Re: Config for new clients (and server)

Posted by Joel Koshy <jj...@gmail.com>.

Overall, +1 on sticking with key-values for configs.


> Con: The IDE gives nice auto-completion for pojos.
> 
> Con: There are some advantages to javadoc as a documentation mechanism for
> java people.

Optionally, both the above cons can be addressed (to some degree) by
wrapper config POJOs that read in the config. i.e., the client will
provide a KV config, but then we (internally) would load that into a
specific config POJO that will be helpful for auto-completion and
javadocs and convenience for our internal implementation (as opposed
to using getLong/getString, etc. which could cause runtime exceptions
if done incorrectly). The javadoc in the pojo would need a @value link
to the original config key string if it is to show up in the generated
javadoc.


> show you the value of the constant, just the variable name (unless you
> discover how to unhide it).

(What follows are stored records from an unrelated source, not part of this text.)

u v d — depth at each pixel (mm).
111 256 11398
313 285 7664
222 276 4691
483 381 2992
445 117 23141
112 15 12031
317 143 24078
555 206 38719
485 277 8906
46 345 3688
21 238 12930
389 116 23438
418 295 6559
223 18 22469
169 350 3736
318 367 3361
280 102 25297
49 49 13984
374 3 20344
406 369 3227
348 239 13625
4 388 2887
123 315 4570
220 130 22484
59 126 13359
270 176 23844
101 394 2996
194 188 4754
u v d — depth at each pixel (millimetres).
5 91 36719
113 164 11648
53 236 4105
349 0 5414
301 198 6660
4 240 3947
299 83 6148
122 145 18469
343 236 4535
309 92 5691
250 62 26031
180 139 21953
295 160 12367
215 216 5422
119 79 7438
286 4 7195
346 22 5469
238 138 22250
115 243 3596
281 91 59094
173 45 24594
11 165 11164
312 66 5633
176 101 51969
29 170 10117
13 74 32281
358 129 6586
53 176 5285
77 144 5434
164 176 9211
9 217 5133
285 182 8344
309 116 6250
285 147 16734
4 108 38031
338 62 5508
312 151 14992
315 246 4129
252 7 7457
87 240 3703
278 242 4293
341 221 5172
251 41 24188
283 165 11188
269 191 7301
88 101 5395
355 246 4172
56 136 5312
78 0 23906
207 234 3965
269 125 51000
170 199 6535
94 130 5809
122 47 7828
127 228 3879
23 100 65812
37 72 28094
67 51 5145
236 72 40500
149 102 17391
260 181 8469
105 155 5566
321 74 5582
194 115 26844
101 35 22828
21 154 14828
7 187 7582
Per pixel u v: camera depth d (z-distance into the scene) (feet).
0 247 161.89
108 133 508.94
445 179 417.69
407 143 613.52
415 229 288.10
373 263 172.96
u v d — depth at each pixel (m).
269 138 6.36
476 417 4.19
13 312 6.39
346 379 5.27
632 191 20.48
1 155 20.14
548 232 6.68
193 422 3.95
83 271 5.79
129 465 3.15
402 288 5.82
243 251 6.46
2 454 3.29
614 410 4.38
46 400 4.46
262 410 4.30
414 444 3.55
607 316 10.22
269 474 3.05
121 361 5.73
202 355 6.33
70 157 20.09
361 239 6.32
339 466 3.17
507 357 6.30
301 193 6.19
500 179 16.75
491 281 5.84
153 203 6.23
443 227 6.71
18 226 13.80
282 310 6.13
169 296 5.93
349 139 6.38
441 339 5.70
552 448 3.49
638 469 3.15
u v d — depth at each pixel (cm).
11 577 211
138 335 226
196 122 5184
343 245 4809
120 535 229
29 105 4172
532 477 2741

That is fine for the clients, but for the

Figuring out a way to un-hide it would be preferable to having to keep
the website as the single source of documentation (even if it is
generated from the javadoc) and make the javadoc link to it. I tried,
but was unsuccessful so unless someone knows how to do that the above
approach is the next-best alternative.

> server would be very weird especially for non-java people. We could attempt
> to duplicate documentation between the javadoc and the ConfigDef but given
> our struggle to get well-documented config in a single place this seems
> unwise.
> 
> So I recommend we have a single source for documentation of these and that
> that source be the website documentation on configuration that covers
> clients and server and that that be generated off the config defs. The
> javadoc on KafkaProducer will link to this table so it should be quite
> convenient to discover.